El asistente de archivo nunca había oído a Cecilia tan cortante y agresiva. Tenía que recuperar su respeto. Recordó la llave en su bolsillo, y su propia historia del día anterior. Había sido valiente por no salir corriendo, por tratar de arrestar al joven con acné. Pero una vez más, no podía hablar de ello. Casi no podía hablar de nada, en realidad. Lo único que podía hacer era cambiar de tema.
—Mira —dijo sacándola, como si fuese un juguete para distraer a un niño—. Es de la casa de Joaquín.
—¿Has sabido algo nuevo de eso?
—No. Yo no llevo esta investigación —en rigor, debía haber añadido «ni ninguna otra», pero prefirió dejar la frase como estaba.
—¿Y por qué la tienes?
—Don Gonzalo, el padre de Joaquín, me ha pedido que vaya a su apartamento. Dice que si encuentro algún recuerdo que me guste, puedo quedármelo.

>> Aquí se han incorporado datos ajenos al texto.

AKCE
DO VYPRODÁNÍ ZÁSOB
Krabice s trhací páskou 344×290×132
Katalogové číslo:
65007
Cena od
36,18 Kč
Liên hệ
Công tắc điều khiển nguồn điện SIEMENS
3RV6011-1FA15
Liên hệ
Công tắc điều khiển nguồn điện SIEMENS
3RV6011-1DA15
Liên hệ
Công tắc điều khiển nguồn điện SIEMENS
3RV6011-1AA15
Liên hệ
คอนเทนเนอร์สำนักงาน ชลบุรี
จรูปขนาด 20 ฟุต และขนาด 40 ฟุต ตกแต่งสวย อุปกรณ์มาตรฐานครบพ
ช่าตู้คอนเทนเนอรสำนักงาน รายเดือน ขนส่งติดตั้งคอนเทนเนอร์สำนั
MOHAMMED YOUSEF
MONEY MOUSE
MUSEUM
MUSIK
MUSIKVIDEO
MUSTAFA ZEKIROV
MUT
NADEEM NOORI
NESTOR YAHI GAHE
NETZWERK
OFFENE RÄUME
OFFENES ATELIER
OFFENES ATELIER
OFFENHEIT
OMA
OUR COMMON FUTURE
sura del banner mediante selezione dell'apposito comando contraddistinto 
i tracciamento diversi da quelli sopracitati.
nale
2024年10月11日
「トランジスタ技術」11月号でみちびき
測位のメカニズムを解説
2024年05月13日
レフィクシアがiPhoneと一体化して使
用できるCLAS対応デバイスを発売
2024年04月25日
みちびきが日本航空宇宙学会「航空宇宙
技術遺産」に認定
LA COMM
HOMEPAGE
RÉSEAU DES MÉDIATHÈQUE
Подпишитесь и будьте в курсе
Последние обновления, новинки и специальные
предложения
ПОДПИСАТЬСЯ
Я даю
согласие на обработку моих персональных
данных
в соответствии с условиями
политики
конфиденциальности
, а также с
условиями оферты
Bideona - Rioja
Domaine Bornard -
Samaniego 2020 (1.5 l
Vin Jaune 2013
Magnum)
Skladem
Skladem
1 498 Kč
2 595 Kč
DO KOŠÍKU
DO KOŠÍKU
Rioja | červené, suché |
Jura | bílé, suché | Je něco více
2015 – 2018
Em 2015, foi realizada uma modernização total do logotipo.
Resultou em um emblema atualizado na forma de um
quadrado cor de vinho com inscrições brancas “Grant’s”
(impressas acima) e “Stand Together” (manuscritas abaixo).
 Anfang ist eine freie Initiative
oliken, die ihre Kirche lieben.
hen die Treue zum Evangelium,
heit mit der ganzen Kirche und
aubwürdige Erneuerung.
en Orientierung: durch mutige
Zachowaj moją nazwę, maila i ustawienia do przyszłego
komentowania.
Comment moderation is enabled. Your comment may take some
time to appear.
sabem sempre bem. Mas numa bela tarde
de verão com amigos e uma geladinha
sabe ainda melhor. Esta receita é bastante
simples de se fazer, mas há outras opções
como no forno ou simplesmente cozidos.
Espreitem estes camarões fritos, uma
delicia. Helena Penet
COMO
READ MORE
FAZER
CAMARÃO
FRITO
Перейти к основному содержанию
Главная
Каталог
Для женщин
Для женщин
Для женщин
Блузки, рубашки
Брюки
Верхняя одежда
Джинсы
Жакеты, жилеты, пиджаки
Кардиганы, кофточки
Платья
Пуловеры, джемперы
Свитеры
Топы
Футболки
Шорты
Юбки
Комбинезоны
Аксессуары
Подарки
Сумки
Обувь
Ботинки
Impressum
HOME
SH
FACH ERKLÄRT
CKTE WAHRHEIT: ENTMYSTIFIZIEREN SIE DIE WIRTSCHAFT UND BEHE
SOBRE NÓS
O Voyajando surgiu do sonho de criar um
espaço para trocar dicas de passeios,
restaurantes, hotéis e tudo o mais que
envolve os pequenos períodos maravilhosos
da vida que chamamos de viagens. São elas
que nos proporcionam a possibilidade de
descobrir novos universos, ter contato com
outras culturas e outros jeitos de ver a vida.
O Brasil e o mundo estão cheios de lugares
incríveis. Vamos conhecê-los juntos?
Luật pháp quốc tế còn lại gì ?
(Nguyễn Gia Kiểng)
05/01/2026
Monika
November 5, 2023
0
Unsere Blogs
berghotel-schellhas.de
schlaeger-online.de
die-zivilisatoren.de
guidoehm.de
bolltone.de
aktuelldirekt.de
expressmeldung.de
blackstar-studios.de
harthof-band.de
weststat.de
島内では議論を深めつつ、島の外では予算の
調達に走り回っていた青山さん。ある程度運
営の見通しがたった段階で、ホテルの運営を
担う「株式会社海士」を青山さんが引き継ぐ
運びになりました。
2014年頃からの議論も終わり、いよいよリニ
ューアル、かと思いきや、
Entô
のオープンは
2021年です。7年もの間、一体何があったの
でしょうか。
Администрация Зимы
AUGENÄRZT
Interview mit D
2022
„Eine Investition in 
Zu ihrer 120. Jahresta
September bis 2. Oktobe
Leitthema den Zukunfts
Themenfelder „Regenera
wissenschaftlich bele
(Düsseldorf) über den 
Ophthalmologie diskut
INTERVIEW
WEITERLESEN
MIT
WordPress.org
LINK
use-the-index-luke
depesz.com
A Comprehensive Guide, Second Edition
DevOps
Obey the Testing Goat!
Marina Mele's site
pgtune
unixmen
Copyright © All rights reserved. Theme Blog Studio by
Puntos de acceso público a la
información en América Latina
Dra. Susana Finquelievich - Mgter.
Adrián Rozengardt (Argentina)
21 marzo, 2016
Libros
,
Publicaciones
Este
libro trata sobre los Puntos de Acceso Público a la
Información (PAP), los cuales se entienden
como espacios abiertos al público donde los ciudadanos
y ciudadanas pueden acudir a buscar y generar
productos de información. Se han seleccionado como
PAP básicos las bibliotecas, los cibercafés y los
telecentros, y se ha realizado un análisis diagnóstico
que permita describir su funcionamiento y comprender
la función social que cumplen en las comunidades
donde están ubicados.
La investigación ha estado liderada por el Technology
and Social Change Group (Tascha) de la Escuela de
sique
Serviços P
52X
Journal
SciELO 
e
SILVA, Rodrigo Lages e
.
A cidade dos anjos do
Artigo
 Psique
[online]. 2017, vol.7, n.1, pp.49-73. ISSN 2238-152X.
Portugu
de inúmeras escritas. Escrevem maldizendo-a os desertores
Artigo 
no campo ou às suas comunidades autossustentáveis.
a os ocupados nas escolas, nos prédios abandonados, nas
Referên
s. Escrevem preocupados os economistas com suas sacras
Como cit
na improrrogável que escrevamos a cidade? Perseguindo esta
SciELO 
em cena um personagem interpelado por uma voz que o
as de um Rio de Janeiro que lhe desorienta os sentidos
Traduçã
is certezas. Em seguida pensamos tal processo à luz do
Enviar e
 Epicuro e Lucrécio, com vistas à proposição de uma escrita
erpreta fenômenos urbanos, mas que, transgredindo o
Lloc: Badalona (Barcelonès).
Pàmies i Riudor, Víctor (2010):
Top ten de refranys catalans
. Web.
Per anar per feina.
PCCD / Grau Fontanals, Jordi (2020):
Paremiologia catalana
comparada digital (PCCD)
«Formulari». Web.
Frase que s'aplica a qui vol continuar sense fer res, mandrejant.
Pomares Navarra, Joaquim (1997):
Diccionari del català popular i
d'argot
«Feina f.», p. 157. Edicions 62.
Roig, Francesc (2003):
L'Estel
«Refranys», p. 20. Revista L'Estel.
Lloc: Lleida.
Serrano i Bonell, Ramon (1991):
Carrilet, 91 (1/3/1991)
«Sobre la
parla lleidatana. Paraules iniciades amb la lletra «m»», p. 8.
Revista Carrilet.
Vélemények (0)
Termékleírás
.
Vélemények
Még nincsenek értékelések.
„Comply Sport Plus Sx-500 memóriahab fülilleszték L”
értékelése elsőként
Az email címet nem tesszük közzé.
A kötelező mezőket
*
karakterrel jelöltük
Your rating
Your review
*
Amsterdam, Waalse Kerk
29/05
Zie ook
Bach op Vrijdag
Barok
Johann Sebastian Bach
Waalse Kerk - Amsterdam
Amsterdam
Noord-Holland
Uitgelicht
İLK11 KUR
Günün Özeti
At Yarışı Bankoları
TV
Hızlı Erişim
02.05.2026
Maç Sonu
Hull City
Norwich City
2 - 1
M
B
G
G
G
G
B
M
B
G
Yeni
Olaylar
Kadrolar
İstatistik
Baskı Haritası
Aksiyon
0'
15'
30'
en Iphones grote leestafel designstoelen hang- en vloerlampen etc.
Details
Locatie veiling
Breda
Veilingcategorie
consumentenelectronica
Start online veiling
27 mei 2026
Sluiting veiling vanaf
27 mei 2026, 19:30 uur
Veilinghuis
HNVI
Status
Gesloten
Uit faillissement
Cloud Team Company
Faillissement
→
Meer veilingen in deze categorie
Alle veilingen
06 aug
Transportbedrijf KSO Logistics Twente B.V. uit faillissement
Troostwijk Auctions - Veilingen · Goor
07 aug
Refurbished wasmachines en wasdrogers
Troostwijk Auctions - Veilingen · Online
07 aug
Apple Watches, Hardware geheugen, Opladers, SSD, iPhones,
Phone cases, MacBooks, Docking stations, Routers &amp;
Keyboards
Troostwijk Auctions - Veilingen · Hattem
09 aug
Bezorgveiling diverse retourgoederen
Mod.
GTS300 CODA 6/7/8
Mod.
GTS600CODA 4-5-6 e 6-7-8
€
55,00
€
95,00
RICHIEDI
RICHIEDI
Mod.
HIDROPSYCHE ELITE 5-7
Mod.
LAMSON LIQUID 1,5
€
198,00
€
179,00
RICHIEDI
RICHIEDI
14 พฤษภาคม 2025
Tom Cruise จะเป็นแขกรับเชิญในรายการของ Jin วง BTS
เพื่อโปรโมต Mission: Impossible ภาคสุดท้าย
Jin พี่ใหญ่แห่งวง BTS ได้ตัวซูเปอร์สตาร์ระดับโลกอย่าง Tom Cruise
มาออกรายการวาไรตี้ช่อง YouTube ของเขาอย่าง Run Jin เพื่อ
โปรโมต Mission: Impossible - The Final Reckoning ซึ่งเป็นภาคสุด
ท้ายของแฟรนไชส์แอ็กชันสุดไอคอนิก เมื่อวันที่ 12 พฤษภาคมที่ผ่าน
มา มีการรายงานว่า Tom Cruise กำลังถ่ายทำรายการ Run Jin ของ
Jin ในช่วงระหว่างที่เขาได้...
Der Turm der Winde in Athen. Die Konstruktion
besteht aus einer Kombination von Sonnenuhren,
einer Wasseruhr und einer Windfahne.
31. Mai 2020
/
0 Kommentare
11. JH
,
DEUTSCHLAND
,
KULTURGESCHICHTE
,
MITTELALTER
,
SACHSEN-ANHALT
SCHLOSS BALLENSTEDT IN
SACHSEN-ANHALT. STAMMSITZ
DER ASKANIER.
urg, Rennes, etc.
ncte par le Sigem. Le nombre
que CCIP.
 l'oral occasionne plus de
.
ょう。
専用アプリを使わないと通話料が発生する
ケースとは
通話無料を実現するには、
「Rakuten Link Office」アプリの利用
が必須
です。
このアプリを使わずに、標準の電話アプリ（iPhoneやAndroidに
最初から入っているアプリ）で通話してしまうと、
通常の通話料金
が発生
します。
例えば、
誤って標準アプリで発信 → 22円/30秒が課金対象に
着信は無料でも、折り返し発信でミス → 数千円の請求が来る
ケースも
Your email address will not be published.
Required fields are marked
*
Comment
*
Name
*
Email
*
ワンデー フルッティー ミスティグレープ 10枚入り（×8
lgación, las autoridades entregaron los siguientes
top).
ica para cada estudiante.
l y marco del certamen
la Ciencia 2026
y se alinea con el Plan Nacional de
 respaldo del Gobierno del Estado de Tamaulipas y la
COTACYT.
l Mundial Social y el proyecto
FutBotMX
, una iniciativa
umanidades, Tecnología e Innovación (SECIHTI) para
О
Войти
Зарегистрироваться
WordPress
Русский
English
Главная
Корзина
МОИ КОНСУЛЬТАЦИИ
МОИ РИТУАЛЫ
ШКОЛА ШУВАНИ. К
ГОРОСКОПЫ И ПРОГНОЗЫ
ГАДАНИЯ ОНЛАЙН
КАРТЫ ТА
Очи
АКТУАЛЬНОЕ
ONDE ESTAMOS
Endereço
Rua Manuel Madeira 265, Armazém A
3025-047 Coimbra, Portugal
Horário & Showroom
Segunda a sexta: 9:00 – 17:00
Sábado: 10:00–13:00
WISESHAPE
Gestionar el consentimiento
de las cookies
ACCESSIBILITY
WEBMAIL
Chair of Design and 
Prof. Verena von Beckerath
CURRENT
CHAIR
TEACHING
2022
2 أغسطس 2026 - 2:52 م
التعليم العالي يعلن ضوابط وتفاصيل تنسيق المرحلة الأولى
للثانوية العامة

Cecilia se quedó mirando la llave, hipnotizada. Se fijó en ella con tanta atención que Chacaltana volvió a mirarla. A lo mejor era antigua, o estaba hecha de oro. Pero a simple vista parecía normal, con los dientes irregulares y el extremo redondo, como casi todas.
—Cecilia, ¿qué te pasa?
—Tienes la llave de un apartamento.
—Sí.
—Sólo tú la tienes. Y no hay nadie ahí.
—Sí.
Ella se quedó mirándolo, en espera de alguna reacción que no llegaba. Chacaltana deseó ser más inteligente. Siempre lo deseaba. Pero por mucho que se exprimió los sesos, no consiguió meterse en la cabeza de su chica. Ella se impacientó:
—Félix, ésa es la solución a nuestros problemas. ¿Por qué no nos encontramos ahí, en ese apartamento?
Un torrente de imágenes pasaron en ese momento frente a los ojos del asistente de archivo. El joven con acné. Las banderas rojas. Los documentos políticos. El desorden de muebles desvencijados y libros rotos. El cuerpo de Joaquín en la morgue. Y aparte de esos flashes visuales, palabras. Miles de palabras se aglomeraron en sus oídos:
«Todo saldrá bien.»
«Te vas a meter en un lío por las puras huevas.»
«Por favor, no me mate.»
—¡No! —dijo en voz demasiado alta. Los demás comensales del restaurante se volvieron hacia su mesa. Cecilia frunció el ceño.
—¿Por qué no?
Para él era tan obvio que ni siquiera sabía cómo explicarlo:
—¡Joaquín está muerto! —dijo, esta vez más bajito.
—Y nosotros seguimos vivos. Además, no murió ahí, ¿no? Un apartamento es un apartamento.
Por enésima vez ese día, Félix Chacaltana trató de explicarse, y se encontró en el borde del abismo de sus propios silencios, incapaz de dar un paso adelante. Con la mirada gacha, frente a su plato ya frío, se limitó a repetir:
—No es posible, Cecilia. No es posible.
—Entonces tendré que pensar que el problema no es tu Mamá. El problema eres tú. Y eso sí que no tiene solución.
Antes de que Chacaltana pudiese decir nada para frenarla, Cecilia se levantó y abandonó el restaurante. En su lugar dejó apenas los restos revueltos de su plato, como un pequeño campo de batalla después de la derrota.